··· Given data

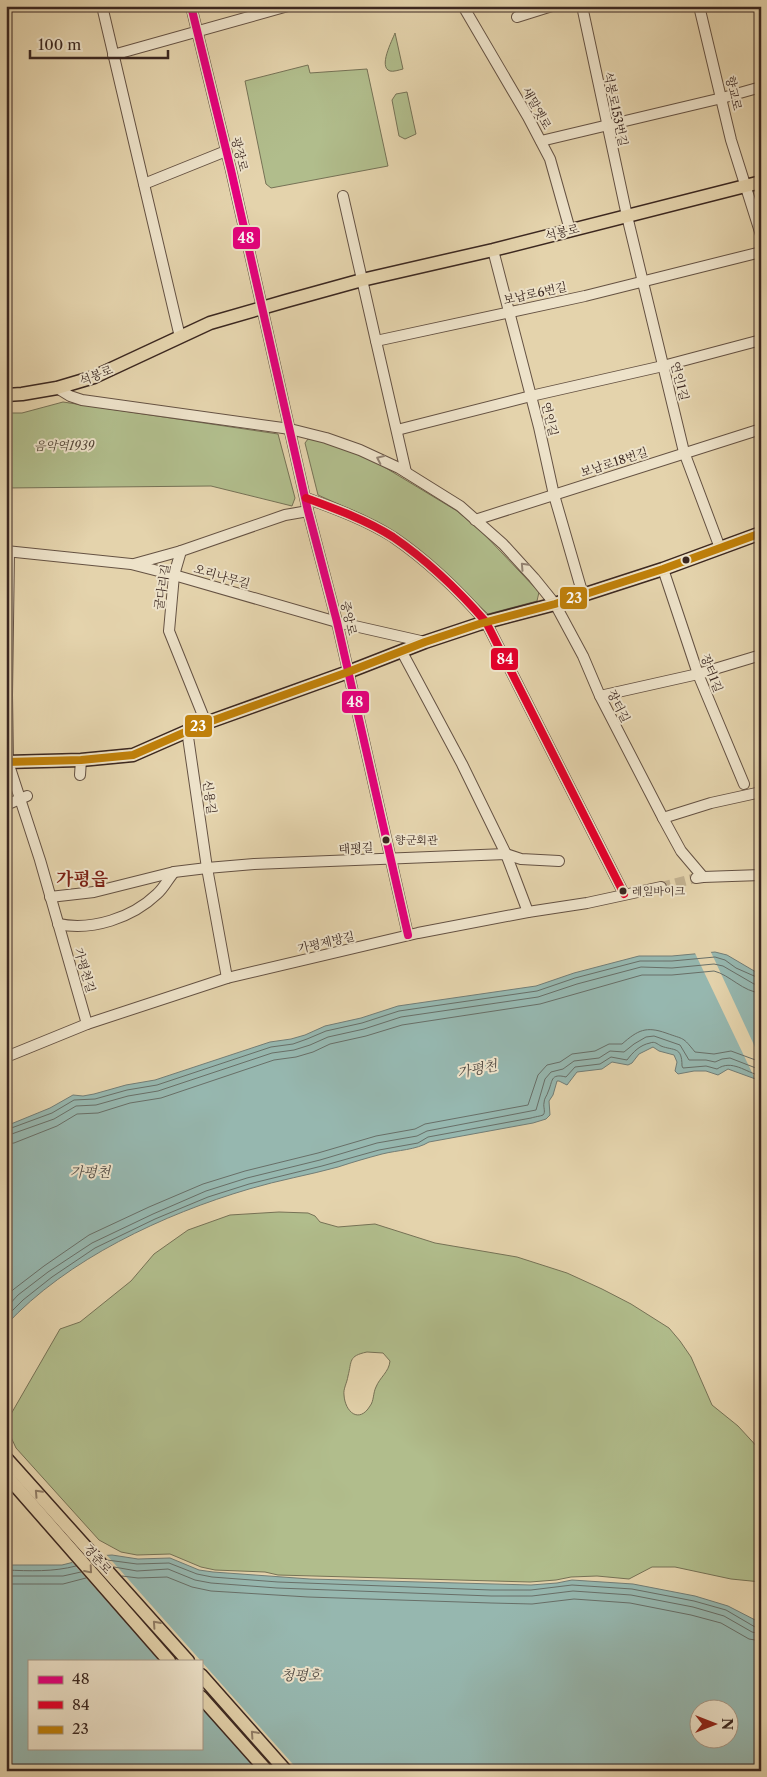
<svg xmlns="http://www.w3.org/2000/svg" width="767" height="1777" font-family="'Libre Caslon Text','Noto Serif KR',serif">
	<style>
		.green { fill: #b1bd8c; stroke: #767256; fill-rule: evenodd }
		.water { fill: #96b7af; stroke: #727d76; fill-rule: evenodd }
		.pier { fill: #e4d3ac }
		.lines { fill: none; stroke-linecap: round; stroke-linejoin: round }
		.shore { stroke: #686f68; stroke-width: 1 }
		.minor-tunnel { stroke: #c2b190; stroke-width: 10; stroke-dasharray: 10 5; stroke-linecap: butt }
		.minor-casing { stroke: #655243; stroke-width: 12 }
		.major-casing { stroke: #3b2720; stroke-width: 15 }
		.minor { stroke: #ede2c9; stroke-width: 10 }
		.major { stroke: #e4d3ac; stroke-width: 12 }
		.bus-1-casing { stroke: #ede2c9; stroke-width: 11 }
		.bus-2-casing { stroke: #ede2c9; stroke-width: 11 }
		.bus-3-casing { stroke: #ede2c9; stroke-width: 11 }
		.bus-1 { stroke: #e5007d; stroke-width: 8 }
		.bus-2 { stroke: #e4002b; stroke-width: 8 }
		.bus-3 { stroke: #bf800a; stroke-width: 8 }
		.oneway { stroke: #948474 }
		.oneway2 { stroke: #907d66 }
		.bus-dot { fill: #3b2720; stroke: #ede2c9; stroke-width: 2 }
		.labels { text-anchor: middle; dominant-baseline: central; stroke-width: 4; stroke-linejoin: round; paint-order: stroke }
		.bus-label { font-size: 11px; fill: #3b2720; stroke: #ede2c9; text-anchor: start }
		.street-label { font-size: 12px; fill: #3b2720; stroke: #ede2c9 }
		.park-label { font-size: 12px; font-style: italic; fill: #534536; stroke: #ede2c9 }
		.water-label { font-size: 14px; font-style: italic; fill: #524b44; stroke: #ede2c9 }
		.district-label { font-size: 18px; font-weight: bold; fill: #7a1f14; stroke: #ede2c9 }
		.line-badge { stroke: #ede2c9; stroke-width: 2 }
		.badge-label { font-size: 14px; text-anchor: middle; font-weight: bold; fill: #fff }
	</style>
	<rect width="100%" height="100%" fill="#e4d3ac"/>
	<filter id="stains"><feTurbulence type="fractalNoise" baseFrequency=".004" numOctaves="4"/><feColorMatrix values="0 0 0 0 .2 0 0 0 0 .09 0 0 0 0 .02 0 0 0 .5 -.17"/></filter>
	<radialGradient id="worn" r=".72"><stop offset=".6" stop-color="#630" stop-opacity="0"/><stop offset="1" stop-color="#630" stop-opacity=".3"/></radialGradient>
	<g class="green">
		<path d="M395,33L403,69C399,70 393,72 390,71C378,67 392,41 395,33Z"/>
		<path d="M308,65L310,73L367,69L388,166L271,188L266,184L245,81Z"/>
		<path d="M407,92L416,134L405,139L399,136L392,100L396,94Z"/>
		<path d="M63,402L278,434L295,498L292,506L211,486L6,488V413H22Z"/>
		<path d="M308,439L321,441L371,459L457,511L483,533L539,592L537,601L488,614L461,589L389,529L363,515L318,495L305,443Z"/>
		<path d="M279,1212L308,1213L315,1216L320,1222L338,1227L375,1224L435,1243L517,1257L567,1273L602,1289L631,1304L669,1328L680,1341L691,1357L712,1405L738,1426L761,1451V1582L731,1579L675,1567H652L629,1579L597,1576L571,1577L556,1580L530,1582L278,1575L265,1572L215,1570L201,1567L170,1554L137,1555L121,1552L99,1540L16,1448L10,1435L11,1414L60,1329L80,1322L131,1281L154,1254L188,1230L230,1215ZM367,1352L383,1353L390,1361C389,1372 380,1377 376,1387C373,1393 374,1401 370,1406C359,1424 345,1412 344,1395C343,1389 347,1383 348,1376C352,1361 348,1356 367,1352Z"/>
	</g>
	<g class="water">
		<path d="M715,952L727,955L761,975V1081L728,1069L718,1075L706,1071H694L678,1074L675,1071L677,1062L674,1055L659,1051L653,1047L639,1054L632,1063L628,1065L612,1062L602,1069L577,1072L567,1085L559,1081H557L553,1095L549,1101L550,1115L546,1119L533,1123L429,1142C416,1150 398,1150 382,1154C367,1158 353,1162 338,1167C309,1175 279,1180 249,1189C164,1214 67,1259 6,1325V1126L50,1108L73,1095L83,1096L94,1094L126,1085L155,1080L270,1042L291,1039L305,1035L325,1026L361,1018L398,1006L536,986L574,973L639,956H672Z"/>
		<path d="M112,1555L138,1559L170,1558L199,1570L213,1572L310,1579L531,1585L557,1583L572,1580L633,1584L695,1596L728,1606L761,1623V1771H6V1565H62L98,1556ZM29,1661H201V1748H29ZM700,1710H730V1740H700Z"/>
	</g>
	<g class="pier">
		<path d="M710,950L761,1060V1084L757,1083L694,951Z"/>
		<path d="M104,1552L201,1661H160L70,1560Z"/>
		<path d="M201,1661L299,1771H258L201,1707Z"/>
	</g>
	<g class="lines">
		<g class="shore">
			<path d="M6,1130L52,1113L74,1100L95,1099L127,1090L157,1085L271,1047L293,1044L307,1039L326,1031L362,1023L399,1011L537,991L575,978L640,961H672L715,957L725,960L736,968L761,979"/>
			<path d="M6,1136L54,1119L76,1106L96,1105L128,1096L158,1091L272,1053L294,1050L310,1045L328,1037L364,1029L401,1017L538,997L577,984L641,967L672,968L714,964L723,966L754,984L761,985"/>
			<path d="M6,1144L14,1143L57,1126L77,1114L98,1113L130,1103L161,1098L274,1060L296,1057L313,1052L330,1044L366,1036L402,1025L540,1004L642,975H672L714,971C730,975 743,992 761,993"/>
			<path d="M6,1297L14,1289L44,1266L89,1235L149,1207L203,1184L245,1171L318,1153L376,1136L415,1129L425,1124L528,1105L538,1075L547,1065L560,1062L572,1054L595,1051L609,1044H622C638,1030 646,1026 666,1033C685,1040 682,1036 695,1052L714,1054L731,1051L761,1062"/>
			<path d="M6,1308L18,1295L48,1272L92,1243L153,1214L206,1191L247,1178L320,1160L377,1143L417,1136L427,1131L536,1110L545,1079L551,1072L563,1069L574,1061L599,1058L610,1051L624,1052L634,1044L646,1037L654,1036L680,1045L689,1060H706L715,1062L722,1059L730,1058L761,1070"/>
			<path d="M6,1317L23,1300L52,1277L95,1248L155,1219L208,1197L249,1184L322,1166L379,1150L418,1143L428,1137L531,1118C534,1117 541,1116 543,1115C546,1112 543,1107 544,1103C544,1098 547,1096 548,1092C553,1081 550,1073 566,1077L575,1067L600,1064L611,1057L627,1060C633,1052 640,1045 650,1043C655,1041 657,1044 661,1046C674,1051 682,1046 682,1066L683,1068L706,1066L717,1069C732,1059 745,1072 761,1076"/>
			<path d="M107,1560L137,1564L169,1563L197,1574L212,1577L278,1582L491,1590H531L572,1585L632,1589L694,1601L726,1610L755,1627L761,1628"/>
			<path d="M114,1567L137,1571L168,1569L195,1580L211,1583L277,1588L491,1596H532L573,1591L631,1595L693,1607L724,1616L752,1632L761,1634"/>
			<path d="M6,1570C30,1571 53,1572 76,1566"/>
			<path d="M6,1576H63L81,1572"/>
			<path d="M122,1576L138,1578L167,1577L192,1587L211,1591L308,1597L491,1603L532,1604L574,1599L630,1603L691,1615L721,1623L749,1639L761,1641"/>
			<path d="M6,1584H63L86,1578"/>
		</g>
		<path class="minor-tunnel" d="M661,887L696,878"/>
		<defs>
			<g id="minor">
				<path d="M102,6L180,337"/>
				<path d="M191,6L231,170L308,511L337,622L408,935"/>
				<path d="M463,6L528,117L550,159L570,230"/>
				<path d="M582,6L627,216L684,452L720,548"/>
				<path d="M699,6L731,140L761,235"/>
				<path d="M517,17L552,6"/>
				<path d="M113,55L288,6"/>
				<path d="M541,141L722,98L761,87"/>
				<path d="M144,184L226,151"/>
				<path d="M343,196L376,341L585,296L761,252"/>
				<path d="M493,250L539,427L554,495L583,595"/>
				<path d="M376,341L406,472"/>
				<path d="M57,388L70,396L82,400L290,429L326,438L360,450L399,468L460,506L503,544L534,578L555,604L583,656L600,696L663,818L681,851L703,877L696,878"/>
				<path d="M397,430L531,396L663,366L761,340"/>
				<path d="M306,498C336,509 366,520 393,537C428,561 459,591 486,622L624,894"/>
				<path d="M475,520L761,429"/>
				<path d="M6,551L131,564L174,575L337,622L425,642"/>
				<path d="M9,551L7,695L8,762L40,860L87,1024"/>
				<path d="M134,564L181,551"/>
				<path d="M663,569L698,674L744,784"/>
				<path d="M402,652L462,764L506,854L528,912"/>
				<path d="M600,696L698,674L761,655"/>
				<path d="M206,723L169,631L174,575L181,551L285,515L308,511"/>
				<path d="M187,730L207,868L227,978"/>
				<path d="M80,775L81,760"/>
				<path d="M6,805L27,796"/>
				<path d="M663,818L711,803L761,792"/>
				<path d="M703,877L761,875"/>
				<path d="M50,897L94,892L174,872L207,868L254,864L506,854L521,859L559,861"/>
				<path d="M58,924C92,931 132,918 157,894C164,888 168,879 174,872"/>
				<path d="M6,1057L87,1024L227,978L418,933L528,912L587,903L661,887"/>
			</g>
			<g id="major">
				<path d="M6,395L22,394L57,388L94,377L210,323L286,301L362,280L493,250L761,182"/>
				<path d="M6,762L81,760L133,755L206,723L348,672L425,642L479,624L555,604L663,569L761,533"/>
				<path d="M6,1458L188,1661"/>
				<path d="M6,1475L169,1661"/>
				<path d="M201,1675L286,1771"/>
				<path d="M201,1697L267,1771"/>
			</g>
		</defs>
		<use href="#minor" class="minor-casing"/>
		<use href="#major" class="major-casing"/>
		<use href="#minor" class="minor"/>
		<use href="#major" class="major"/>
		<defs>
			<path id="bus-1" d="M191,6L231,170L308,511L337,622L408,935"/>
			<path id="bus-2" d="M306,498C336,509 366,520 393,537C428,561 459,591 486,622L624,894"/>
			<path id="bus-3" d="M6,762L81,760L133,755L206,723L348,672L425,642L479,624L555,604L663,569L761,533"/>
		</defs>
		<use href="#bus-1" class="bus-1-casing"/>
		<use href="#bus-2" class="bus-2-casing"/>
		<use href="#bus-3" class="bus-3-casing"/>
		<use href="#bus-1" class="bus-1"/>
		<use href="#bus-2" class="bus-2"/>
		<use href="#bus-3" class="bus-3"/>
	</g>
	<defs><path id="oneway-chevron" d="M-2-3.5L2.5 0L-2 3.5" fill="none" stroke-width="1.6" stroke-linecap="round" stroke-linejoin="round" transform="scale(1.25)"/></defs>
	<g class="oneway">
		<use href="#oneway-chevron" transform="translate(380 459) rotate(-155)"/>
		<use href="#oneway-chevron" transform="translate(524 566) rotate(-133)"/>
	</g>
	<g class="oneway2">
		<use href="#oneway-chevron" transform="translate(38 1493) rotate(-133)"/>
		<use href="#oneway-chevron" transform="translate(89 1570) rotate(49)"/>
		<use href="#oneway-chevron" transform="translate(156 1624) rotate(-132)"/>
		<use href="#oneway-chevron" transform="translate(254 1734) rotate(-132)"/>
	</g>
	<g class="bus-dot">
		<circle cx="686" cy="560" r="4.5"/>
		<circle cx="386" cy="840" r="4.5"/>
		<circle cx="623" cy="891" r="4.5"/>
	</g>
	<g class="labels">
		<g class="bus-label">
			<text x="395" y="840">향군회관</text>
			<text x="632" y="891">레일바이크</text>
		</g>
		<g class="street-label">
			<text transform="translate(734 93) rotate(77)">향교로</text>
			<text transform="translate(537 108) rotate(61)">새말옛로</text>
			<text transform="translate(616 109) rotate(78)">석봉로153번길</text>
			<text transform="translate(240 154) rotate(76)">광장로</text>
			<text transform="translate(562 232) rotate(-14)">석봉로</text>
			<text transform="translate(535 293) rotate(-12)">보납로6번길</text>
			<text transform="translate(96 375) rotate(-21)">석봉로</text>
			<text transform="translate(680 381) rotate(76)">연인1길</text>
			<text transform="translate(550 419) rotate(76)">연인길</text>
			<text transform="translate(614 462) rotate(-18)">보납로18번길</text>
			<text transform="translate(222 576) rotate(16)">오리나무길</text>
			<text transform="translate(162 587) rotate(-81)">굴다리길</text>
			<text transform="translate(349 618) rotate(77)">중앙로</text>
			<text transform="translate(712 673) rotate(69)">장터1길</text>
			<text transform="translate(619 706) rotate(63)">장터길</text>
			<text transform="translate(210 797) rotate(82)">신용길</text>
			<text transform="translate(356 848) rotate(-3)">태평길</text>
			<text transform="translate(326 942) rotate(-13)">가평제방길</text>
			<text transform="translate(85 970) rotate(73)">가평천길</text>
			<text transform="translate(98 1559) rotate(48)">경춘로</text>
		</g>
		<g class="park-label">
			<text x="64" y="445">음악역1939</text>
		</g>
		<g class="water-label">
			<text transform="translate(477 1069) rotate(-12)">가평천</text>
			<text x="90" y="1172">가평천</text>
			<text x="301" y="1675">청평호</text>
		</g>
		<g class="district-label">
			<text x="82" y="879">가평읍</text>
		</g>
	</g>
	<g class="line-badge">
		<rect x="232" y="226" width="29" height="24" rx="5" fill="#e5007d"/>
		<rect x="559" y="586" width="29" height="24" rx="5" fill="#bf800a"/>
		<rect x="490" y="647" width="29" height="24" rx="5" fill="#e4002b"/>
		<rect x="341" y="690" width="29" height="24" rx="5" fill="#e5007d"/>
		<rect x="184" y="714" width="29" height="24" rx="5" fill="#bf800a"/>
	</g>
	<g class="badge-label">
		<text x="246" y="243">48</text>
		<text x="574" y="603">23</text>
		<text x="505" y="664">84</text>
		<text x="355" y="707">48</text>
		<text x="198" y="731">23</text>
	</g>
	<rect width="767" height="1777" fill="none" stroke="#e4d3ac" stroke-width="25"/>
	<rect x="8" y="8" width="752" height="1762" fill="none" stroke="#3b2720" stroke-width="2.5"/>
	<rect x="12" y="12" width="742" height="1752" fill="none" stroke="#3b2720"/>
	<rect x="28" y="1660" width="175" height="90" fill="#ede2c9" stroke="#a69785"/>
	<rect x="38" y="1676" width="25" height="8" fill="#e5007d" stroke="#a69785"/>
	<text x="72" y="1684" font-size="15" fill="#3b2720">48</text>
	<rect x="38" y="1701" width="25" height="8" fill="#e4002b" stroke="#a69785"/>
	<text x="72" y="1710" font-size="15" fill="#3b2720">84</text>
	<rect x="38" y="1726" width="25" height="8" fill="#bf800a" stroke="#a69785"/>
	<text x="72" y="1734" font-size="15" fill="#3b2720">23</text>
	<g transform="translate(714 1724) rotate(90)"><circle r="24" fill="#ede2c9" stroke="#a69785"/>
	<path d="M0-4L9 19L0 12L-9 19Z" fill="#8f2418"/>
	<text y="-8" font-size="14" font-weight="bold" text-anchor="middle" fill="#3b2720">N</text>
	</g>
	<path d="M30 50v8h138v-8" fill="none" stroke="#3b2720" stroke-width="2.5"/>
	<text x="38" y="50" font-size="15" fill="#3b2720" stroke="#ede2c9" stroke-width="4" paint-order="stroke">100 m</text>
	<rect width="100%" height="100%" filter="url(#stains)"/>
	<rect width="100%" height="100%" fill="url(#worn)"/>
</svg>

······

• _Exercise objective_
State, as a bare number, how many lines of the material include the string "middle".

• _Response below_
3